Written task: Please output as a numbered list everything in the records from the line containing "a wire rack. Run a knife along the" down to the line containing "dusting powdered sugar.", both ends included and blank lines left out.

Data:
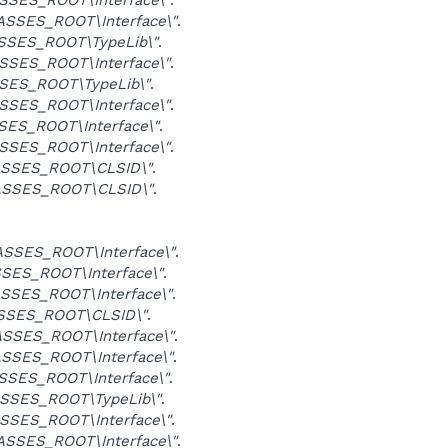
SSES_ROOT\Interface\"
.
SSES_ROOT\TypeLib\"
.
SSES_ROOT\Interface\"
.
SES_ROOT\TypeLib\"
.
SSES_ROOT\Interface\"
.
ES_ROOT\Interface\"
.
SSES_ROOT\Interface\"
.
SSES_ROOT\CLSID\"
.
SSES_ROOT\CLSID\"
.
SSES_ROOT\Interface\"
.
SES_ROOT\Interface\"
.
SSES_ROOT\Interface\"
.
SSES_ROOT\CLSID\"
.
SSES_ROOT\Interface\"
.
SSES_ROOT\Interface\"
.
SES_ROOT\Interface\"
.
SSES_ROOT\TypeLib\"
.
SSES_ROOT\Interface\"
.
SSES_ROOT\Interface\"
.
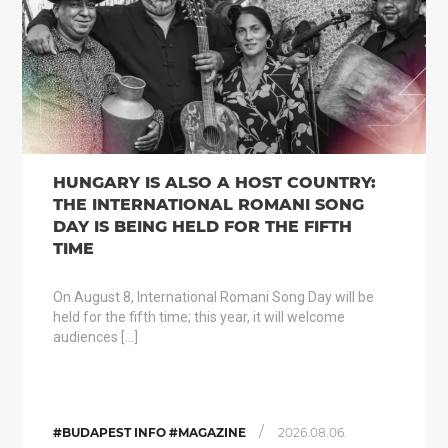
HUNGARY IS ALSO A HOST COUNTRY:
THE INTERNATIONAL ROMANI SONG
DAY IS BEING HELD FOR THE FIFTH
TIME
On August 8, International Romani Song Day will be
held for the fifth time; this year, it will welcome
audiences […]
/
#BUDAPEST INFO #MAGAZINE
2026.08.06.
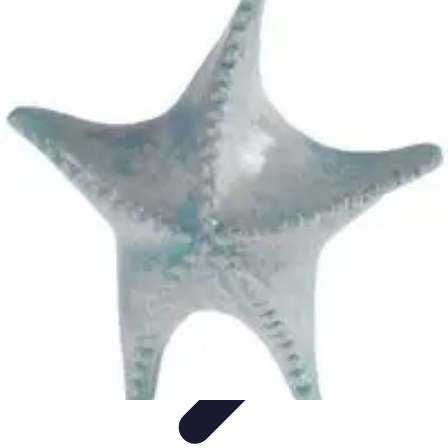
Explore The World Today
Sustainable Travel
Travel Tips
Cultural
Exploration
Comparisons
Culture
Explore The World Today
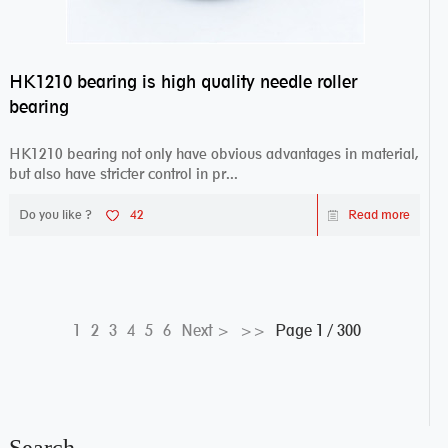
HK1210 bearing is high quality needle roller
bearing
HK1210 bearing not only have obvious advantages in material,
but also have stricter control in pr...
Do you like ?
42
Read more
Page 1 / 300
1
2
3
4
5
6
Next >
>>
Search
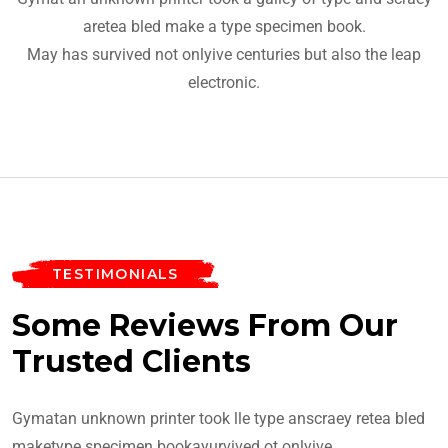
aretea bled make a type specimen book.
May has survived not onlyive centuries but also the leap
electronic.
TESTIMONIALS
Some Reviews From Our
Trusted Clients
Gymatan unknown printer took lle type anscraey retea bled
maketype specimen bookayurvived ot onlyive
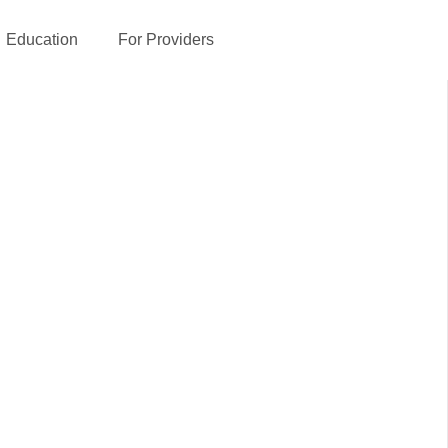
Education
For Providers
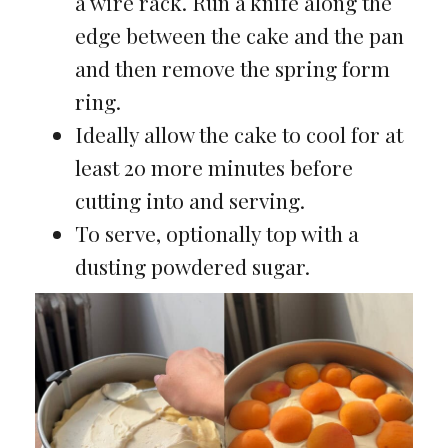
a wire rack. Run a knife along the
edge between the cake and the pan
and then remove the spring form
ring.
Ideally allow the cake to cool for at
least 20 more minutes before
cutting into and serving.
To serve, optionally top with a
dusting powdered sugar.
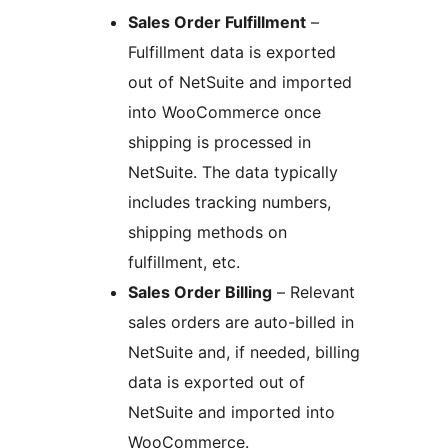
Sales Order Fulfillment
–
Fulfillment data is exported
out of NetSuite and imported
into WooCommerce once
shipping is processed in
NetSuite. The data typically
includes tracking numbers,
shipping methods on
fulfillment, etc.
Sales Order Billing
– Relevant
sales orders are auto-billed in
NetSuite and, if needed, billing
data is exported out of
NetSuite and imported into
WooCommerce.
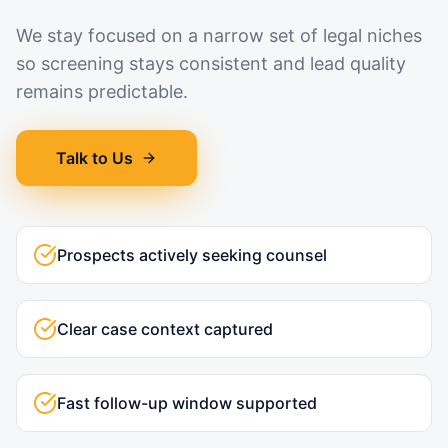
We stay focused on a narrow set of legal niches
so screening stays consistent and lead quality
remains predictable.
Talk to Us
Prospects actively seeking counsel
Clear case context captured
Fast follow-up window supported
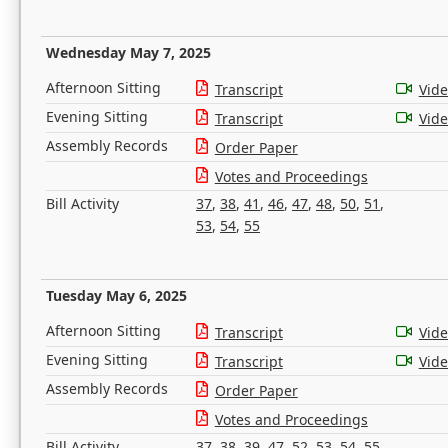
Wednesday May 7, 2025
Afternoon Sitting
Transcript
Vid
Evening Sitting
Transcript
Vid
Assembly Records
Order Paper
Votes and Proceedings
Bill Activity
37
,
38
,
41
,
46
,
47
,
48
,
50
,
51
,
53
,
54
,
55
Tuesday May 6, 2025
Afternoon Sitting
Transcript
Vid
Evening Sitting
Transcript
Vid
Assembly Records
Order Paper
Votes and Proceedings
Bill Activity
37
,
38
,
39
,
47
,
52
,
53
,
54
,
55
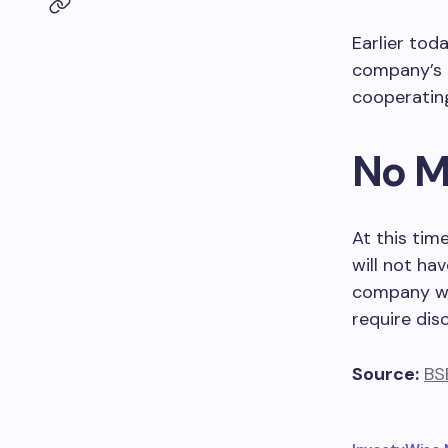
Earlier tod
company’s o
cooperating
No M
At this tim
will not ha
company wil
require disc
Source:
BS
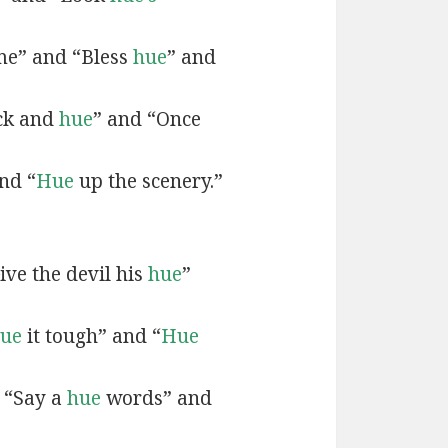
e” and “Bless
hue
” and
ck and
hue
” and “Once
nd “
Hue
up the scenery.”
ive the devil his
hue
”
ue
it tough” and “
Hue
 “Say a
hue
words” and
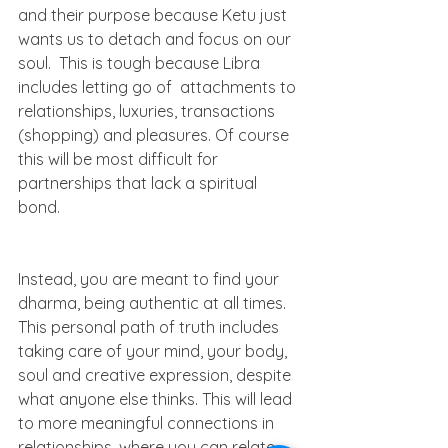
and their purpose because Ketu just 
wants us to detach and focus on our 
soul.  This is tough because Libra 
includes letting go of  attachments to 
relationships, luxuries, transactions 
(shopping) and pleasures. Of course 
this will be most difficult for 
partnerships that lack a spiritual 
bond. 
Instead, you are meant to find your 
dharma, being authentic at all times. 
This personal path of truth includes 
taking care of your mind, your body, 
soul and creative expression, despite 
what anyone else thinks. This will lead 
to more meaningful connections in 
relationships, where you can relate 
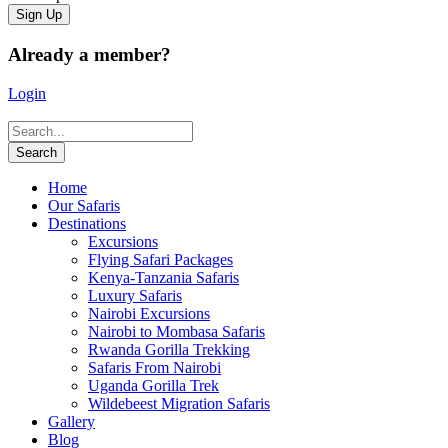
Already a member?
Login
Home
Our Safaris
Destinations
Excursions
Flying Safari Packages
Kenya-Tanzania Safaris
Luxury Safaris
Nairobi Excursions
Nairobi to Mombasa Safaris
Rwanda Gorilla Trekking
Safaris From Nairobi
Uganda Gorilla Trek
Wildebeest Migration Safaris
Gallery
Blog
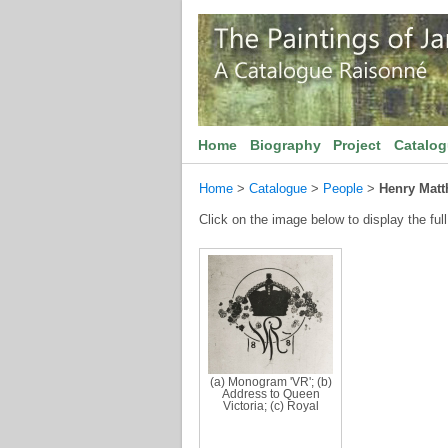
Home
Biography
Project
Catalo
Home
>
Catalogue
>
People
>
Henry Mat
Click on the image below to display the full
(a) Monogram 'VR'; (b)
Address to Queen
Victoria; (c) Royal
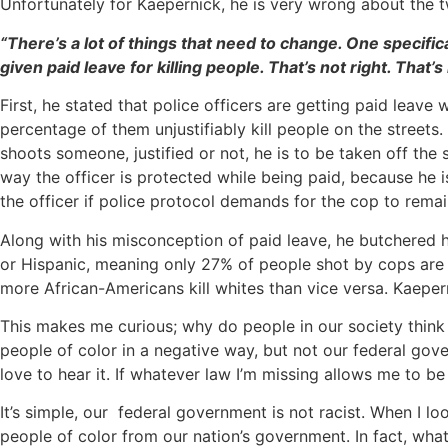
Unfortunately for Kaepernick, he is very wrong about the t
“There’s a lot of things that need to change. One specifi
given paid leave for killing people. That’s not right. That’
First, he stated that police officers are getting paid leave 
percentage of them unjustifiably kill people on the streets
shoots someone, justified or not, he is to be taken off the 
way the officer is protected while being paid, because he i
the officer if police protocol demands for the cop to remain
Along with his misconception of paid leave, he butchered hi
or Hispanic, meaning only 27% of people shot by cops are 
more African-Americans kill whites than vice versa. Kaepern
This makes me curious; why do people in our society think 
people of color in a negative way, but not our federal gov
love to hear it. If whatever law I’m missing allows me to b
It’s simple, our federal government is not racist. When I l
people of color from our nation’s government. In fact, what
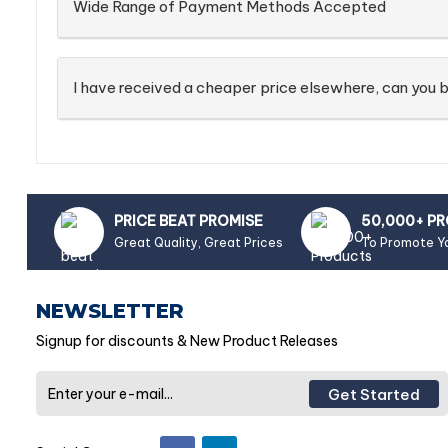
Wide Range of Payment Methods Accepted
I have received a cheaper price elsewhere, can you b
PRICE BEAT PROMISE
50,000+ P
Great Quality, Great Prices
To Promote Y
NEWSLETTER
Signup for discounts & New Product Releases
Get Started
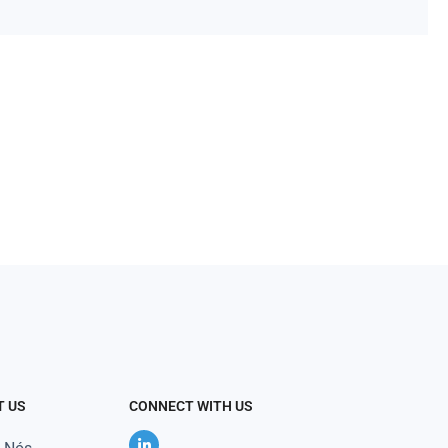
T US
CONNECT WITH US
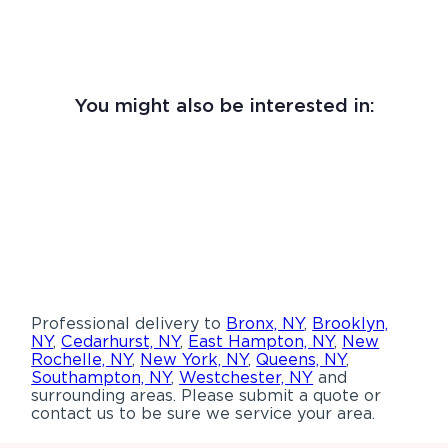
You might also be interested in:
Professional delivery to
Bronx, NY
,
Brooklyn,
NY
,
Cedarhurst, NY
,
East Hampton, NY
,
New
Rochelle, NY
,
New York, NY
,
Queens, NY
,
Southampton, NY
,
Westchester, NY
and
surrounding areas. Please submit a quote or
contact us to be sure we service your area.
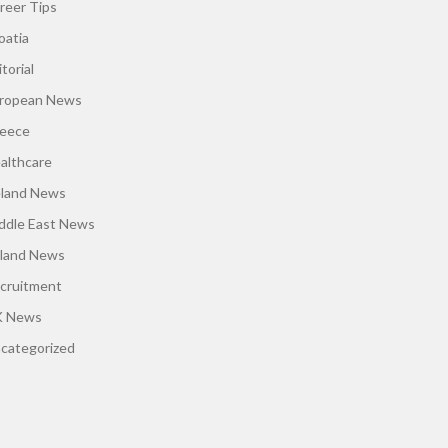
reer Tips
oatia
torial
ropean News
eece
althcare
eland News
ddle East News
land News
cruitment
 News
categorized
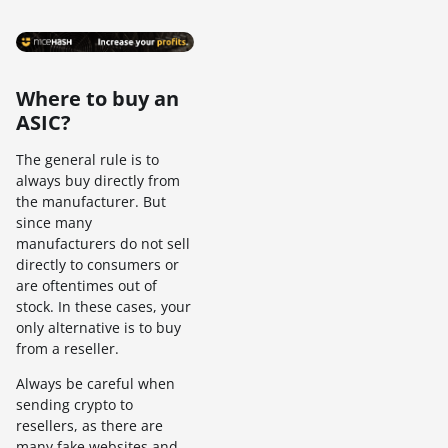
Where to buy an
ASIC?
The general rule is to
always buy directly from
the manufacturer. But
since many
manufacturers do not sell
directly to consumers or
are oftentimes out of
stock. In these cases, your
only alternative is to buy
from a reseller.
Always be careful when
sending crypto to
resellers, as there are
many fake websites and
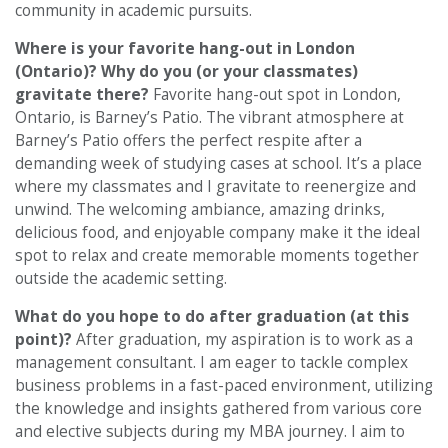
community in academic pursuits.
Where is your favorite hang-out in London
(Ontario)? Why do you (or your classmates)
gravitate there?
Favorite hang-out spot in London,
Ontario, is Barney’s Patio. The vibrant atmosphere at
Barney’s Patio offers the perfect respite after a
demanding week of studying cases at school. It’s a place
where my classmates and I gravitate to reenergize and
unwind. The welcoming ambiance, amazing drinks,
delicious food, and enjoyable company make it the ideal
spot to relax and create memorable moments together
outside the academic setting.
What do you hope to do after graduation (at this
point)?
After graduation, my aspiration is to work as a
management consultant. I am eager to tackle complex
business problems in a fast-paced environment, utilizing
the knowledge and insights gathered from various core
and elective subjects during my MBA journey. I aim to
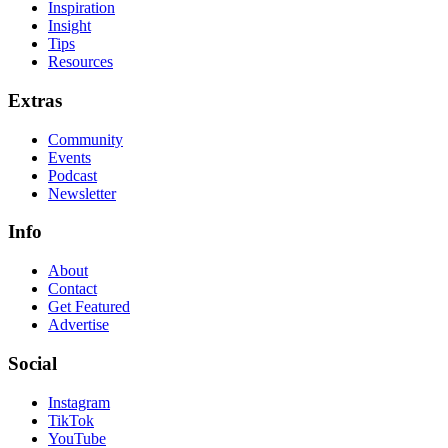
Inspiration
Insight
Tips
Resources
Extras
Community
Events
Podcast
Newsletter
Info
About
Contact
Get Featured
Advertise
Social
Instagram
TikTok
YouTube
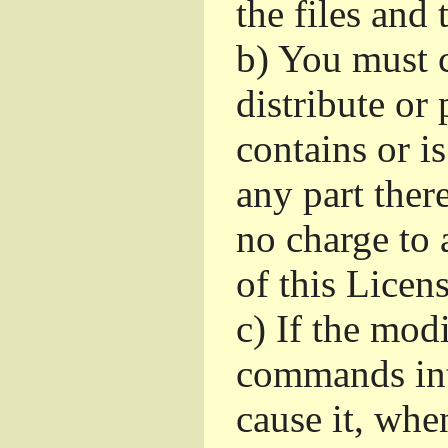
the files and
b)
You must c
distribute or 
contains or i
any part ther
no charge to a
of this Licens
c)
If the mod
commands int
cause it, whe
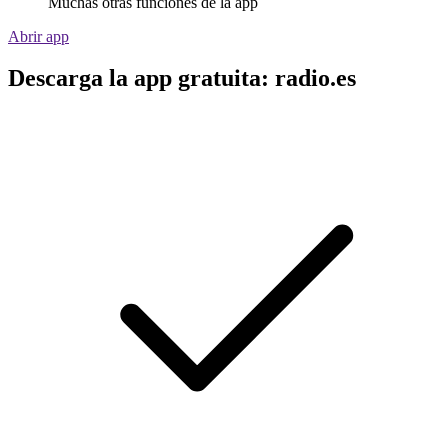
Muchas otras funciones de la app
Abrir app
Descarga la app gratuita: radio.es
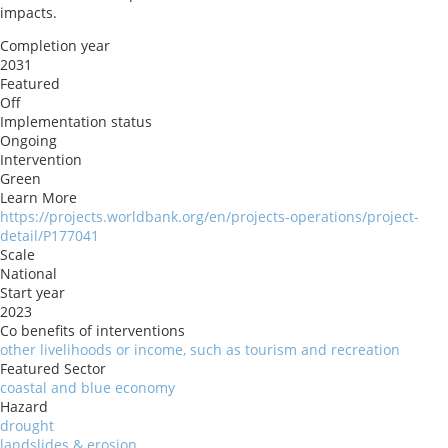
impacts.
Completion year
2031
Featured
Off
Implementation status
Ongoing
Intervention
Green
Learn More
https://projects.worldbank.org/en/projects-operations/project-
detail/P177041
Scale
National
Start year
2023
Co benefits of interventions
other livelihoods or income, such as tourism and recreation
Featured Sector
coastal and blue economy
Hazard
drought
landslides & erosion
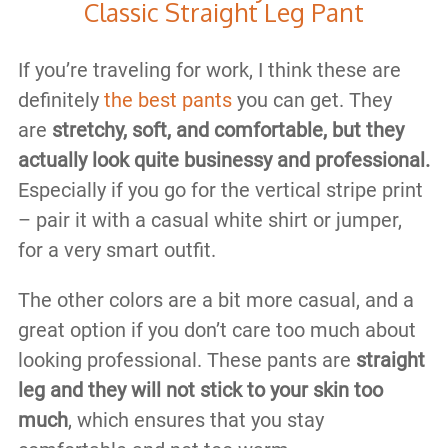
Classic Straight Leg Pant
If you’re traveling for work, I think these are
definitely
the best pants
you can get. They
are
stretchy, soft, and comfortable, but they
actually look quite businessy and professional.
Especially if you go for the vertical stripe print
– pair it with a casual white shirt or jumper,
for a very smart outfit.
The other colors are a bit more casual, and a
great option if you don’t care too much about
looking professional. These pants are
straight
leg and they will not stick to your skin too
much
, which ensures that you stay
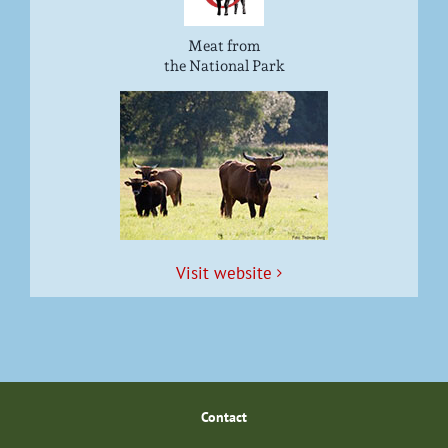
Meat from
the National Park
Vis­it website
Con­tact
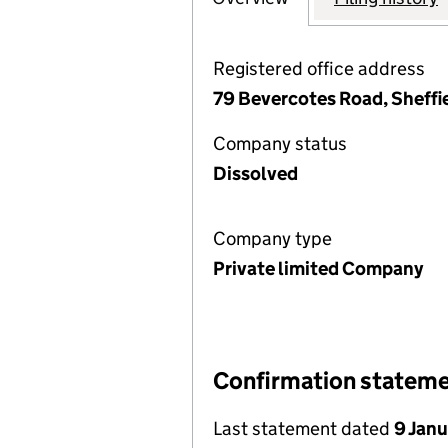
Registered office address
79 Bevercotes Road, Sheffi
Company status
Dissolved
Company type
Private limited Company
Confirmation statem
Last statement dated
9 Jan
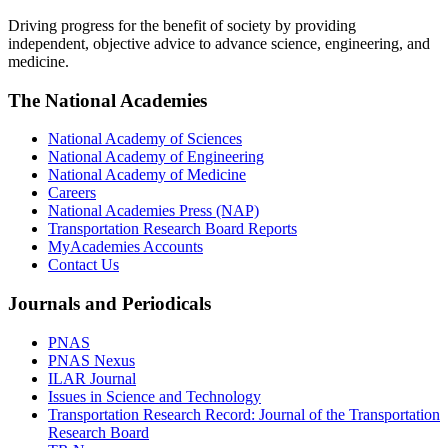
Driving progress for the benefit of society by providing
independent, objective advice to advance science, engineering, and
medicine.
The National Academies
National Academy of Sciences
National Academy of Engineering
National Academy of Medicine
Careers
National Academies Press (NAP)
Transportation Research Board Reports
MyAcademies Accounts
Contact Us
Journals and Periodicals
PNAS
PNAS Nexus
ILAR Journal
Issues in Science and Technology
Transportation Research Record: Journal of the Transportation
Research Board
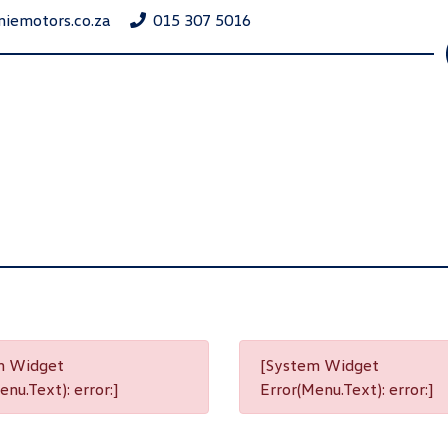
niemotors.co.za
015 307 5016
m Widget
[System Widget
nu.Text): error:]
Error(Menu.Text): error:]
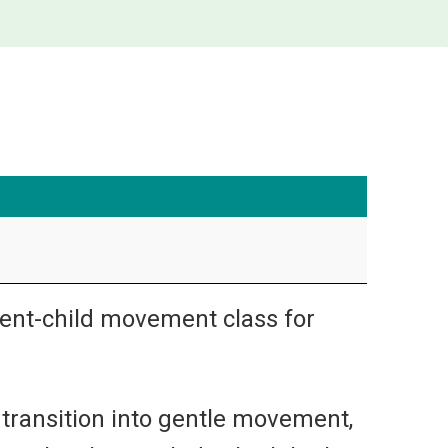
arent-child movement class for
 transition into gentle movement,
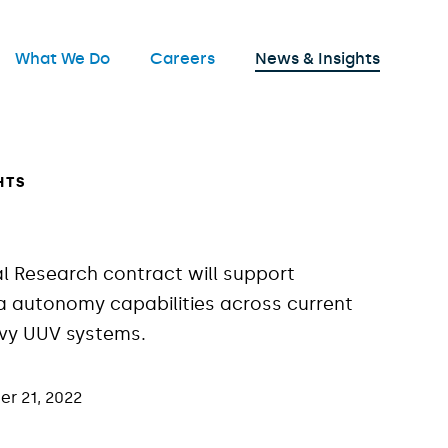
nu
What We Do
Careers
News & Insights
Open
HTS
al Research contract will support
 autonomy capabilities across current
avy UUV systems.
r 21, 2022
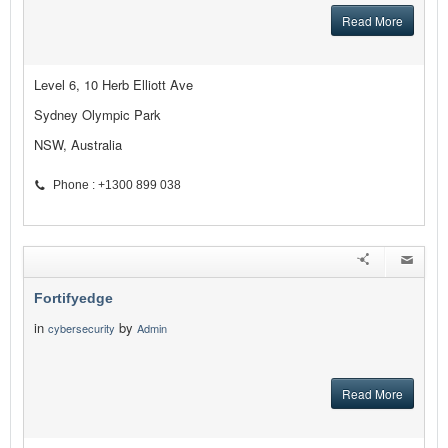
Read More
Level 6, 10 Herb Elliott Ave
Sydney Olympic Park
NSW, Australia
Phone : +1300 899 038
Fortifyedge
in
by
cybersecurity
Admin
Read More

Answer area:
1. a wire rack. Run a knife along the
2. edge between the cake and the pan
3. and then remove the spring form
4. ring.
5. Ideally allow the cake to cool for at
6. least 20 more minutes before
7. cutting into and serving.
8. To serve, optionally top with a
9. dusting powdered sugar.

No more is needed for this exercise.